Copied from: Dr. Steven DiMattei
The two creation accounts that open the book of Genesis, the Priestly and Yahwist, are not the only creation stories found in the Bible. A much older mythic tale is preserved in passages from the Psalms, the book of Job, and the Prophets. In fact, there are remarkably few references in the Bible to the Priestly creation account (which perhaps attests to its late date of composition), while conversely, there are a number of passages that directly reference or allude to this more archaic Near Eastern myth—a myth which describes the creation of the heavens and the earth in terms of the creator deity, in the biblical sources Yahweh, slaying a primeval sea monster, variously represented as Leviathan or Rahab, as the first act of creation.

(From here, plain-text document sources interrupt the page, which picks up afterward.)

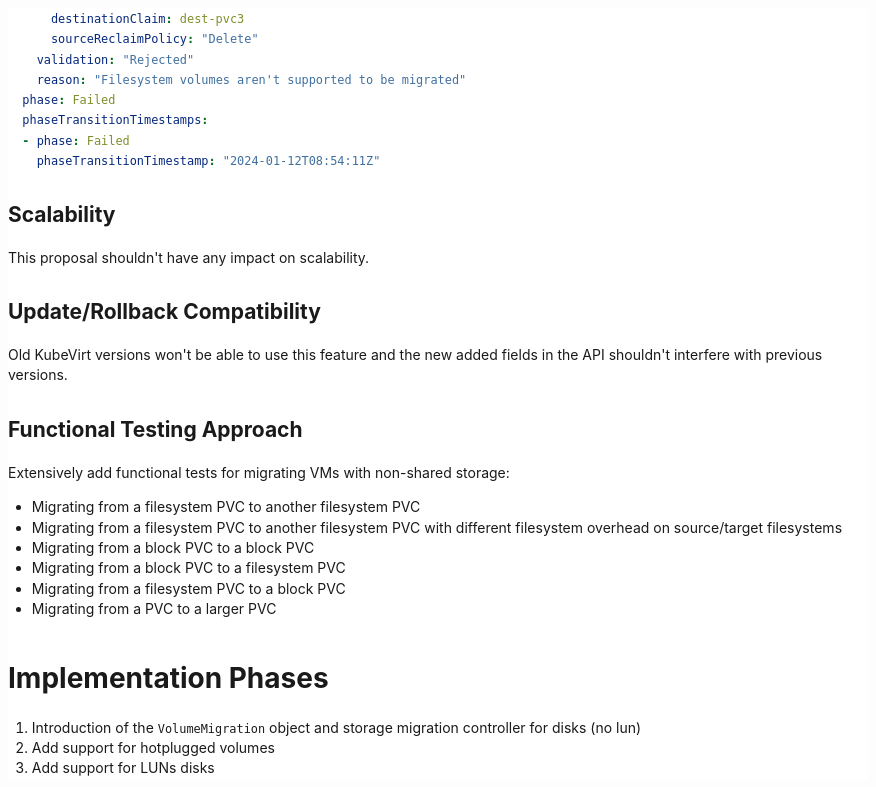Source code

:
 ```yaml
      destinationClaim: dest-pvc3
      sourceReclaimPolicy: "Delete"
    validation: "Rejected"
    reason: "Filesystem volumes aren't supported to be migrated"
  phase: Failed
  phaseTransitionTimestamps:
  - phase: Failed
    phaseTransitionTimestamp: "2024-01-12T08:54:11Z"
```

## Scalability

This proposal shouldn't have any impact on scalability.

## Update/Rollback Compatibility

Old KubeVirt versions won't be able to use this feature and the new added fields
in the API shouldn't interfere with previous versions.

## Functional Testing Approach

Extensively add functional tests for migrating VMs with non-shared storage:
- Migrating from a filesystem PVC to another filesystem PVC
- Migrating from a filesystem PVC to another filesystem PVC with different filesystem overhead on source/target filesystems
- Migrating from a block PVC to a block PVC
- Migrating from a block PVC to a filesystem PVC
- Migrating from a filesystem PVC to a block PVC
- Migrating from a PVC to a larger PVC

# Implementation Phases
1. Introduction of the `VolumeMigration` object and storage migration controller for disks (no lun)
2. Add support for hotplugged volumes
3. Add support for LUNs disks
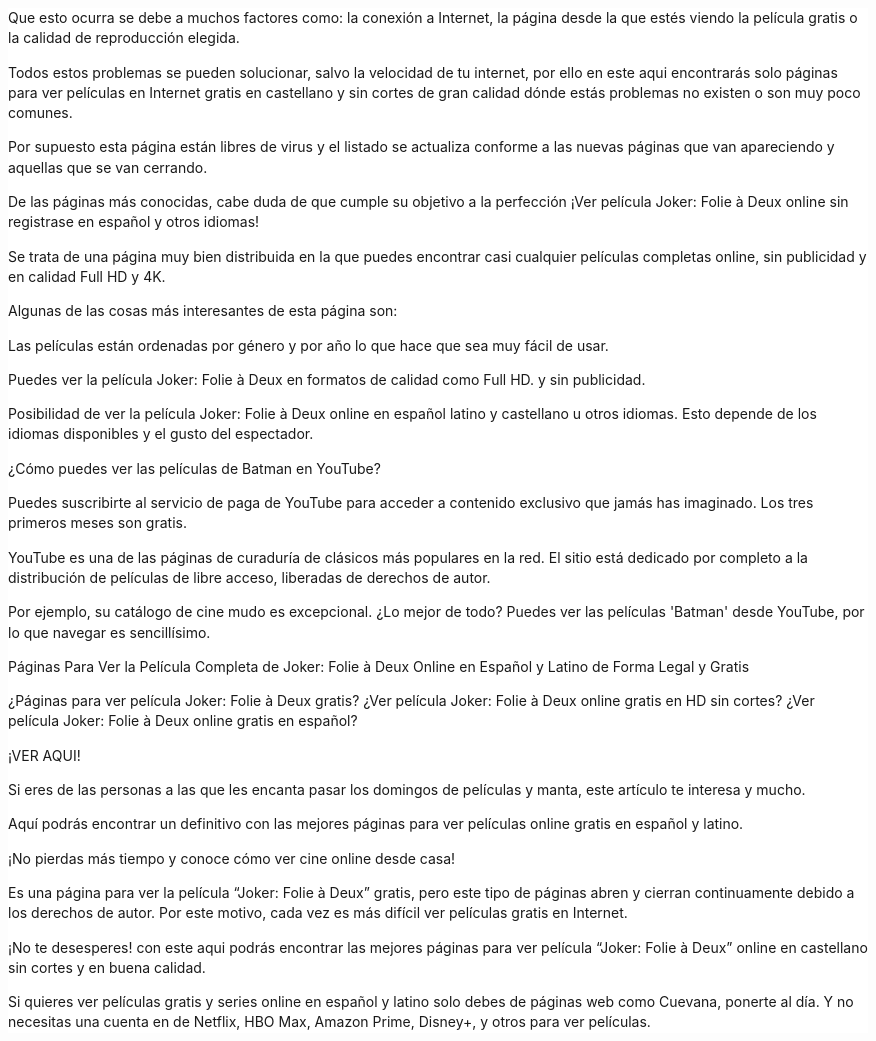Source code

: Que esto ocurra se debe a muchos factores como: la conexión a Internet, la página desde la que estés viendo la película gratis o la calidad de reproducción elegida.

Todos estos problemas se pueden solucionar, salvo la velocidad de tu internet, por ello en este aqui encontrarás solo páginas para ver películas en Internet gratis en castellano y sin cortes de gran calidad dónde estás problemas no existen o son muy poco comunes.

Por supuesto esta página están libres de virus y el listado se actualiza conforme a las nuevas páginas que van apareciendo y aquellas que se van cerrando.

De las páginas más conocidas, cabe duda de que cumple su objetivo a la perfección ¡Ver película Joker: Folie à Deux online sin registrase en español y otros idiomas!

Se trata de una página muy bien distribuida en la que puedes encontrar casi cualquier películas completas online, sin publicidad y en calidad Full HD y 4K.

Algunas de las cosas más interesantes de esta página son:

Las películas están ordenadas por género y por año lo que hace que sea muy fácil de usar.

Puedes ver la película Joker: Folie à Deux en formatos de calidad como Full HD. y sin publicidad.

Posibilidad de ver la película Joker: Folie à Deux online en español latino y castellano u otros idiomas. Esto depende de los idiomas disponibles y el gusto del espectador.

¿Cómo puedes ver las películas de Batman en YouTube?

Puedes suscribirte al servicio de paga de YouTube para acceder a contenido exclusivo que jamás has imaginado. Los tres primeros meses son gratis.

YouTube es una de las páginas de curaduría de clásicos más populares en la red. El sitio está dedicado por completo a la distribución de películas de libre acceso, liberadas de derechos de autor.

Por ejemplo, su catálogo de cine mudo es excepcional. ¿Lo mejor de todo? Puedes ver las películas 'Batman' desde YouTube, por lo que navegar es sencillísimo.

Páginas Para Ver la Película Completa de Joker: Folie à Deux Online en Español y Latino de Forma Legal y Gratis

¿Páginas para ver película Joker: Folie à Deux gratis? ¿Ver película Joker: Folie à Deux online gratis en HD sin cortes? ¿Ver película Joker: Folie à Deux online gratis en español?

¡VER AQUI!

Si eres de las personas a las que les encanta pasar los domingos de películas y manta, este artículo te interesa y mucho.

Aquí podrás encontrar un definitivo con las mejores páginas para ver películas online gratis en español y latino.

¡No pierdas más tiempo y conoce cómo ver cine online desde casa!

Es una página para ver la película “Joker: Folie à Deux” gratis, pero este tipo de páginas abren y cierran continuamente debido a los derechos de autor. Por este motivo, cada vez es más difícil ver películas gratis en Internet.

¡No te desesperes! con este aqui podrás encontrar las mejores páginas para ver película “Joker: Folie à Deux” online en castellano sin cortes y en buena calidad.

Si quieres ver películas gratis y series online en español y latino solo debes de páginas web como Cuevana, ponerte al día. Y no necesitas una cuenta en de Netflix, HBO Max, Amazon Prime, Disney+, y otros para ver películas.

Psalm 74:13-17 is one such example:
You [Yahweh] divided the sea by your might; you broke the heads of the dragons in the waters. You crushed the heads of Leviathan; you gave him as food for the creatures of the wilderness. You cut openings for springs and torrents; you dried up ever-flowing streams. Yours is the day, yours is the night; you established the luminaries and the sun. You have fixed all the bounds of the earth; you made summer and winter.
By his power he stilled the sea and by his skill he crushed Rahab, by his wind the heavens were made clear, his hand pierced the fleeing serpent. (Job 26:12-13)
The biblical origins of Rahab are obscure. Its close proximity with the Hebrew tannin (variously ‘serpent’ ‘crocodile’) in Is 51:9 and other passages indicates that is was a creature of the sea, mostly likely parallel to the Babylonian Tiamat, Canaanite Yam, whom Baal battles. Interesting that the translations you mention try to demythologize the account by reducing the mythic creature to a ‘storm’ and thus drawing it further away from its literary context!
That the biblical scribes were pulling from the mythic traditions of their ancient Near Eastern predecessors—this is what I mean by understanding these texts in their literary contexts—will become more transparent when we get to the crossing of the Sea of Reeds story, soon now that we’re in the book of Exodus. Passages like Is 59 personify the Sea as Rahab and thus read this ancient mythological struggle between a storm deity—Yahweh, Marduk, Baal—and the Sea—Rahab, Tiamat, Yam—into the crossing of the Sea of Reeds in Exodus. In fact, this mythology is more transparent here. The Enuma elish ends with the establishment of Marduk as the God of gods on his mountain, where he is also proclaimed king. Likewise, Exodus 15 presents Yahweh in the same manner!
The Enuma elish, although seemingly a harmless piece of mythological lore was actually a very alluring piece of political propaganda. The story of how Marduk, and Marduk alone, was able to defeat the primaeval chaotic sea waters, Tiamat, create the earth and humans from her slain parts, and then lead a procession to his mountain where he was proclaimed God of the gods was politically used to legitimate and justify, as well as answer the questions of how and why, Babylon came to rule the rest of the known world—because its god, Marduk, subdued Tiamat and was proclaimed King! Scholars have noticed many parallels between the Babylonian Enuma elish and the Priestly creation account (appendix of #1). I would even say the same political message is also inherent in the Genesis account, albeit much less transparent. At any rate, reading these stories in their natural and rightful contexts displays how powerful they were as tools of promoting/legitimating political supremacy over one’s neighbors, real or implied, by creating narratives that displayed one’s national deity as creating the world, and thus legitimating that nation’s rule.